I checked my Just Watch app on Tuesday and was totally confused, as Hulu showed a documentary called "Fyre Fraud". I wondered if Netflix had loaned it's doc to Hulu for some reason, or maybe I misunderstood which streaming service would have it... nope, turns out, Hulu undercut Netflix and released their own doc a few days before Netflix could.  All's fair in love and docs, I guess (after Netflix bragged on Hulu during the Golden Globes!  Shade!)

Two docs about an event that most people had forgotten about
Here's the set up... In 2017, Fyre Fest was this massive paradise event down on a Bahamian island where thousands of people would converge for two weekends, see musical artists like Blink 182 and Ja Rule, hang out in cabanas and yachts and possibly meet up with the celebs and see lots of "social media influencers".  I am not sure that job existed 10 years ago, but apparently its a thing now.

Influencers like Bella Hadid and hundreds of others posted and promoted, including posting up a simple orange square, then telling people that Fyre Fest was the place to be.  In fact, Kendall Jenner was paid $250K just for posting said square.

But the event itself was a complete fiasco of the highest proportions.  Nothing was built, no musical acts were there, the infrastructure of the island wasn't stable, there was no food and water, barely any plumbing, and those yachts and cabanas turned out to be wet mattresses inside of FEMA tents that were left from Hurricane Matthew. Hundreds of teens and millennials and up were stranded on this small island with no place to go and no way to get home. And it got ugly fast.

So I saw "Fyre Fraud", the Hulu doc, first.  And it is fantastic.  Focusing on William McFarland, who was the man behind Fyre Fest, it follows him from his early days as a scam artist up until he was making real money conning people. And it all led to promising 1000s of people that the biggest concert around would take place in the Caribbean, with all the big names and social media influencers you could imagine... and it was both sad and hilarious at the same time, watching the Fyre Fest team shake their heads about the impossible position they were put in.

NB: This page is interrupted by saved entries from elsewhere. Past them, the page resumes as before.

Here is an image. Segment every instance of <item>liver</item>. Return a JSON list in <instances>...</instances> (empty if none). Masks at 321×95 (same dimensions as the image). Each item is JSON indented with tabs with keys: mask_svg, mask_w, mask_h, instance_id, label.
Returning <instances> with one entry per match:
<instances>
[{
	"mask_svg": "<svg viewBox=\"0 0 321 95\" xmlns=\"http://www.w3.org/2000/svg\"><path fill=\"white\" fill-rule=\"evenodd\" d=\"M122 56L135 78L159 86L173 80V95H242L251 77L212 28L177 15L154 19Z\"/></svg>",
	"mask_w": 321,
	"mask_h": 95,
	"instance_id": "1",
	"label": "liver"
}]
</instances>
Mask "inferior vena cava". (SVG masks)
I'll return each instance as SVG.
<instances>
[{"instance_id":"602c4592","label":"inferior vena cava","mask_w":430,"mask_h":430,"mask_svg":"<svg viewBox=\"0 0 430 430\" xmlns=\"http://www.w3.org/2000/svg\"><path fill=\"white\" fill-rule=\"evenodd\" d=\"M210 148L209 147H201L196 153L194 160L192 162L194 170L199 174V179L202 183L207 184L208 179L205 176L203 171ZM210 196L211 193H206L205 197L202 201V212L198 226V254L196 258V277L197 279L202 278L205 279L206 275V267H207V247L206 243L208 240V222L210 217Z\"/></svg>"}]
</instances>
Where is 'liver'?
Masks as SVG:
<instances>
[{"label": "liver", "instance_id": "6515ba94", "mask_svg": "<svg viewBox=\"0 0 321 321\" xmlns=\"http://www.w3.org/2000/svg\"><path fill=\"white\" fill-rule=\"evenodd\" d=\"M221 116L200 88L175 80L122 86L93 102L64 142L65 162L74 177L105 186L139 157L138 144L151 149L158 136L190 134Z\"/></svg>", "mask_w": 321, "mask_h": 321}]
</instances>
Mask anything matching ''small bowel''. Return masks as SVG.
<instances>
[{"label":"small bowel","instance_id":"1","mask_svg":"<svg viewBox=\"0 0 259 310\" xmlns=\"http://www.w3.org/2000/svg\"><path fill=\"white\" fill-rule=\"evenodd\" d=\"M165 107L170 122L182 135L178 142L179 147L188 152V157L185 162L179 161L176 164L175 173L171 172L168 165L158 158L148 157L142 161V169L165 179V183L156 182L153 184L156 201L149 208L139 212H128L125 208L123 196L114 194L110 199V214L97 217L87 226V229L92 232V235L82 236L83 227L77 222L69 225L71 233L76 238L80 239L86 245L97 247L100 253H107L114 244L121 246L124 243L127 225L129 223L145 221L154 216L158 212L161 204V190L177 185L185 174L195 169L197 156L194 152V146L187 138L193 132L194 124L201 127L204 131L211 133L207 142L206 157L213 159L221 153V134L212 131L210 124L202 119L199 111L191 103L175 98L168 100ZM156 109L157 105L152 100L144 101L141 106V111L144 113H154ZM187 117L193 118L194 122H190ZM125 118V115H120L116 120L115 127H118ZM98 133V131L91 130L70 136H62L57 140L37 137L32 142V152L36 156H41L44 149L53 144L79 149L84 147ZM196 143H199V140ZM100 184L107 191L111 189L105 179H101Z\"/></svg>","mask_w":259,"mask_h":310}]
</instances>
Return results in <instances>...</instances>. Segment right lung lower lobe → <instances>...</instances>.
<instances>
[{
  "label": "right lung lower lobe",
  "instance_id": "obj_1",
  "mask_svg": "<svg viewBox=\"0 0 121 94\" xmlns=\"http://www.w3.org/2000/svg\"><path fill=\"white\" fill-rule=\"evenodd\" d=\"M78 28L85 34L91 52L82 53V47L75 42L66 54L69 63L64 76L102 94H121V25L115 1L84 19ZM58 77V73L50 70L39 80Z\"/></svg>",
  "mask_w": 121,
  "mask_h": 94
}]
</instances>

This one orange square posted and reposed 1000s of times helped sell out
Fyre Fest, including selling yacht and beach home spaces that didnt exist
Hulu seems to not only point a finger at Billy McFarland, but also a few of his associates, including the Jerry Media group he partnered with, and even some to rapper Ja Rule, who was involved as well. Another thing that has some people irked with Hulu was that they paid him to appear in their doc, but to me, it was worth it to watch him look so uncomfortable on camera, and say a lot of things without saying really anything at all -- he is obviously well rehearsed in how to dance around answers and never admit to anything. In short, he is a total scumbag.

So then, Netflix releases it's documentary today (Friday Jan 18), and I'm pretty much pumped as can be for it. Officially titled "FYRE: The Greatest Party That Never Happened", it was actually made in conjunction with Jerry Media.  That did send up a red flag to me, as how unbiased can it be if the people in one documentary are helping to tell the story in the other?

Well, the Netflix doc (also fantastic) points it's Spotlight of Blame directly at Billy McFarland and doesn't let up. It jumps right into the Fyre Fest planning, starting 5 months before the festival.  Keep in mind that festivals of these size takes a year, maybe 2 years to put together, and that's likely after a plan is already in place.... McFarland thought he could do it in 5 months, and that's as he was shopping for an island to purchase.  Yes, this dude thought of the festival first, started promoting it, then went to buy an island for it. (purchasing an island once owned by Pablo Escobar. Yep. That's a true story)

Because you know it's a disaster, you watch with a sense of anticipation, knowing this house of cards that McFarland is trying to build is about to crash, but you just aren't sure exactly when... and it gets worse than you'd think. To the point where one of McFarland's assistants was instructed to go meet with a Bahama official to get a trailer full of bottled water released, and was told to... well, take one for the team and do something pretty unbelievable to get that water. It's mind blowing how many bad decisions, either knowingly or not, were made in this thing.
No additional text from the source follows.